Na aldeia de Nova Missão, no lado brasileiro, vivem cerca de 300 indígenas em situação de miséria extrema. Outros 700 estão espalhados por 20 pequenas aldeias vizinhas. De acordo com o cacique Tadei Simétrio Tarió, de 61 anos, os jovens índios querem se alistar para receber o soldo, cerca de R$ 700 por mês. Ele fará a indicação dos seis primeiros voluntários.
“Vamos começar com um número entre 6 e 10, mas a idéia é ter um pelotão todo formado por indígenas”, informou o tenente-coronel Affonso da Costa, comandante do batalhão de Belém, ao qual o pelotão é subordinado. O objetivo, além de aproveitar o conhecimento natural do território para estratégias de defesa, é ensinar valores que afastem o risco de cooptação por inimigos. Do outro lado da fronteira, circulam informações sobre índios ligados a contrabando e tráfico de drogas.
O Suriname é apontado como porta de saída da droga produzida na Colômbia para a Europa. Em 1988, abrigou um movimento guerrilheiro próximo da fronteira, um dos motivos que levaram o Exército a instalar o pelotão avançado. Segundo o frei Paulo Calisto Cavalcante, franciscano que dirige a missão católica, alguns índios trazem maconha para o lado brasileiro. O frei relaciona a droga ao alto índice de suicídios na aldeia – seis nos últimos três anos.
A antropóloga Denise Fajardo Grupioni, pesquisadora da Universidade de São Paulo (USP) que há 15 anos trabalha com os índios, diz que eles não querem se manter no isolamento. “Eles denotam um grande interesse em se profissionalizar nas mais diferentes áreas para obter renda.” O interesse cresceu depois que integrantes da tribo foram contratados pelo governo para trabalhar como agentes de saúde e professores, com salários de até R$ 1.700 mensais. Com o dinheiro, compraram motos e televisores com antenas parabólicas. “Os outros índios querem o mesmo privilégio.”
RESGATE
O sargento Mauro Lima Baía, que é paramédico, atende soldados e recrutas do pelotão e também os índios. Há duas semanas, ele caminhou 10 horas sob chuva para resgatar uma índia picada por uma surucucu, cobra de veneno letal. A mulher se salvou graças ao empenho do sargento e ao rádio, única forma de comunicação, usado para pedir o resgate aéreo.

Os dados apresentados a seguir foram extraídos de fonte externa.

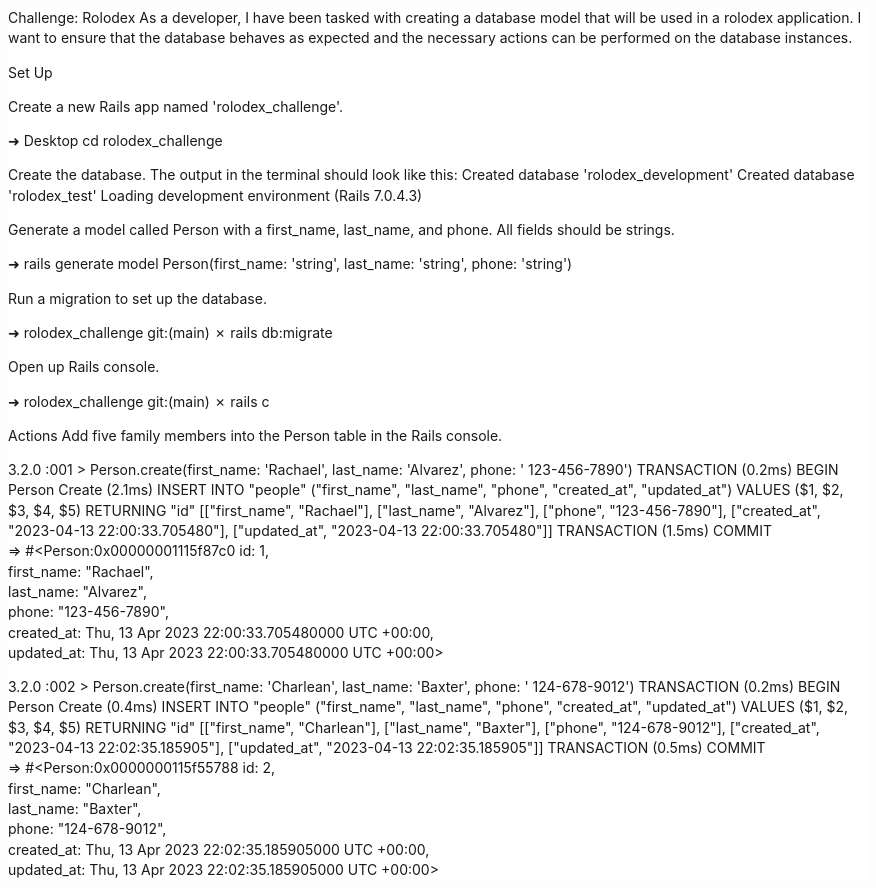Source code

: Challenge: Rolodex
As a developer, I have been tasked with creating a database model that will be used in a rolodex application. I want to ensure that the database behaves as expected and the necessary actions can be performed on the database instances.

Set Up

Create a new Rails app named 'rolodex_challenge'.

➜  Desktop cd rolodex_challenge 

Create the database. The output in the terminal should look like this:
Created database 'rolodex_development'
Created database 'rolodex_test'
Loading development environment (Rails 7.0.4.3)


Generate a model called Person with a first_name, last_name, and phone. All fields should be strings.

➜ rails generate model Person(first_name: 'string', last_name: 'string', phone: 'string')

Run a migration to set up the database.

➜  rolodex_challenge git:(main) ✗ rails db:migrate

Open up Rails console.

➜  rolodex_challenge git:(main) ✗ rails c

Actions
Add five family members into the Person table in the Rails console.

3.2.0 :001 > Person.create(first_name: 'Rachael', last_name: 'Alvarez', phone: '
123-456-7890')
  TRANSACTION (0.2ms)  BEGIN
  Person Create (2.1ms)  INSERT INTO "people" ("first_name", "last_name", "phone", "created_at", "updated_at") VALUES ($1, $2, $3, $4, $5) RETURNING "id"  [["first_name", "Rachael"], ["last_name", "Alvarez"], ["phone", "123-456-7890"], ["created_at", "2023-04-13 22:00:33.705480"], ["updated_at", "2023-04-13 22:00:33.705480"]]                                                      TRANSACTION (1.5ms)  COMMIT                                                   
 =>                                                             #<Person:0x00000001115f87c0                                    id: 1,                                                                         
 first_name: "Rachael",                                                         
 last_name: "Alvarez",                                                          
 phone: "123-456-7890",                                                         
 created_at: Thu, 13 Apr 2023 22:00:33.705480000 UTC +00:00,                    
 updated_at: Thu, 13 Apr 2023 22:00:33.705480000 UTC +00:00> 

3.2.0 :002 > Person.create(first_name: 'Charlean', last_name: 'Baxter', phone: '
124-678-9012')
  TRANSACTION (0.2ms)  BEGIN
  Person Create (0.4ms)  INSERT INTO "people" ("first_name", "last_name", "phone", "created_at", "updated_at") VALUES ($1, $2, $3, $4, $5) RETURNING "id"  [["first_name", "Charlean"], ["last_name", "Baxter"], ["phone", "124-678-9012"], ["created_at", "2023-04-13 22:02:35.185905"], ["updated_at", "2023-04-13 22:02:35.185905"]]                                                      TRANSACTION (0.5ms)  COMMIT                                                   
 =>                                                       #<Person:0x0000000115f55788                                     id: 2,                                                                         
 first_name: "Charlean",                                                        
 last_name: "Baxter",                                                           
 phone: "124-678-9012",                                                         
 created_at: Thu, 13 Apr 2023 22:02:35.185905000 UTC +00:00,                    
 updated_at: Thu, 13 Apr 2023 22:02:35.185905000 UTC +00:00>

Tiriós abriga também uma base aérea da Aeronáutica com quatro militares. Os oficiais operam um radar do Sistema de Vigilância da Amazônia (Sivam), que repassa os dados para o Cindacta 4, em Manaus. A vigilância em terra é feita pelas patrulhas do Exército, quase sempre em longas caminhadas, pois não há estradas. Toda a região da fronteira é patrulhada apenas duas vezes por ano.
O general Jeannot Jansen da Silva Filho, comandante 8ª Região Militar, já pediu a alocação de pelo menos um helicóptero para o pelotão de Tiriós. Ele considera que o Suriname é o “Paraguai do norte” por ter a fronteira permeável. “O traficante põe a droga ali e ela segue direto para a Europa.”